##### Document text
KHist

Basic Usage

khist.sh in=<input> hist=<histogram output>

KHist generates kmer depth histograms from sequencing data or assemblies to analyze coverage distribution, estimate genome size, and assess data quality. It is a specialized wrapper around BBNorm (KmerNormalize) that uses predefined parameters optimized for histogram generation rather than read normalization.

Relationship to BBNorm

KHist is one of three shell scripts (bbnorm.sh, ecc.sh, khist.sh) that call KmerNormalize with different default parameters. For histogram generation, KHist uses these fixed parameters:

bits=32: Uses 32-bit cells for maximum count range (up to 4.3 billion)
ecc=f: Disables error correction (not needed for histograms)
passes=1: Single pass processing for speed
keepall=true: Retains all reads (no normalization)
dr=f: Disables deterministic random numbers for faster processing
prefilter=true: Uses prefilter for better memory efficiency
hist=stdout: Outputs histogram to standard output
minprob=0: Minimum probability threshold set to 0
minqual=0: Minimum quality threshold set to 0
mindepth=0: Minimum depth set to 0
minkmers=1: Minimum kmers per read set to 1
hashes=3: Uses 3 hash functions for collision resistance

All other BBNorm parameters remain available and can be overridden on the command line. This equivalent command produces the same result as the basic usage above:

bbnorm.sh in=reads.fq khist=khist.txt peaks=peaks.txt passes=1 prefilter minprob=0 minqual=0 mindepth=0

Parameters

KHist accepts all BBNorm parameters. The most commonly used parameters for histogram generation are listed below. For the complete parameter list, see bbnorm.sh documentation.

Input/Output Parameters

in=null: Primary input file. Use in2 for paired reads in a second file.
##########
Summarize the KHist documentation in two sentences.
##### Entries provided
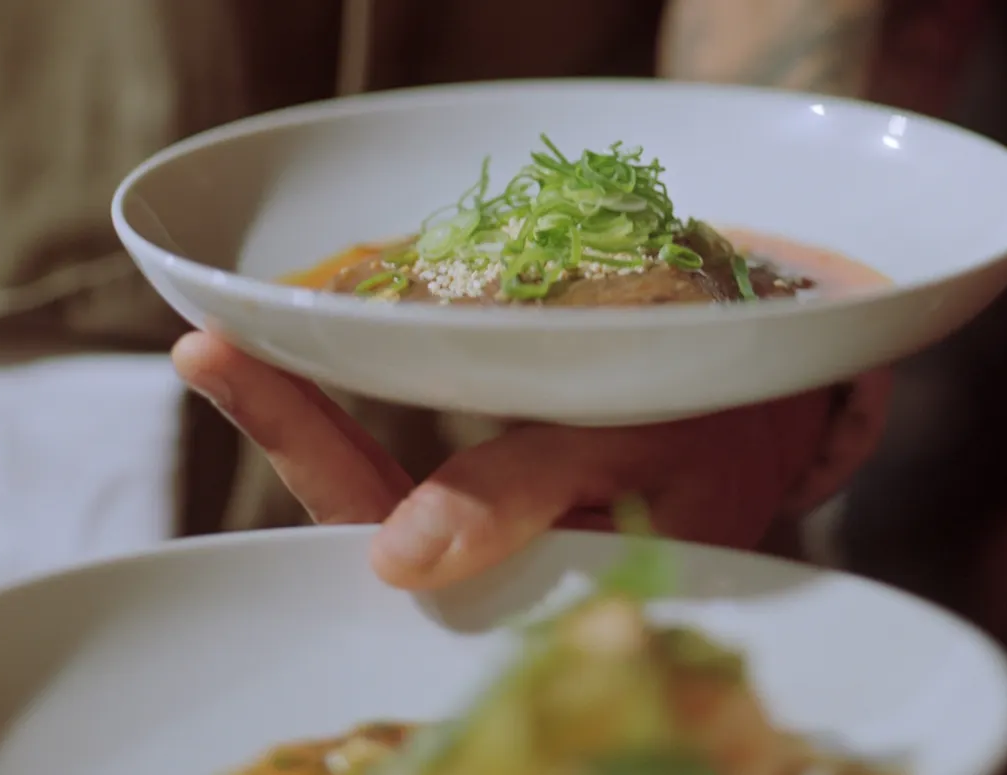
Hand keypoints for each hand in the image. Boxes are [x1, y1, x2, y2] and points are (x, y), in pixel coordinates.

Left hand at [172, 332, 888, 589]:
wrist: (794, 401)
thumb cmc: (731, 423)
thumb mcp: (643, 440)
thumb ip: (526, 494)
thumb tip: (398, 560)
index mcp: (530, 575)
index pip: (390, 536)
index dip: (302, 452)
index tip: (216, 358)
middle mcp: (503, 552)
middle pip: (365, 503)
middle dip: (287, 422)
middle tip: (212, 343)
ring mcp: (505, 509)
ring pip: (389, 467)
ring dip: (318, 399)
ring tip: (244, 333)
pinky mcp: (517, 459)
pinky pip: (430, 426)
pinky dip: (384, 372)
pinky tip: (348, 329)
##########
**Answer box**
KHist (khist.sh) generates kmer depth histograms from sequencing data or assemblies to analyze coverage distribution, estimate genome size, and assess data quality. It is a specialized wrapper around BBNorm (KmerNormalize) that uses fixed parameters optimized for histogram generation rather than read normalization, such as single-pass processing, retaining all reads, and disabling error correction, while all other BBNorm parameters remain available and can be overridden on the command line.